Your instructions –
Could you output, exactly and with nothing else, every line from the one that contains "Lo mío, no es" through the last line of the listing below?

─── Dataset records ───

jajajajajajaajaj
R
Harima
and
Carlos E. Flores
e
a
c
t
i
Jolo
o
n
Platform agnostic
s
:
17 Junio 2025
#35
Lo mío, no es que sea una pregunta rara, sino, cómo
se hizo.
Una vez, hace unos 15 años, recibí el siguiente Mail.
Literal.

───

Task response –
Lo mío, no es que sea una pregunta rara, sino, cómo
se hizo.
Una vez, hace unos 15 años, recibí el siguiente Mail.
Literal.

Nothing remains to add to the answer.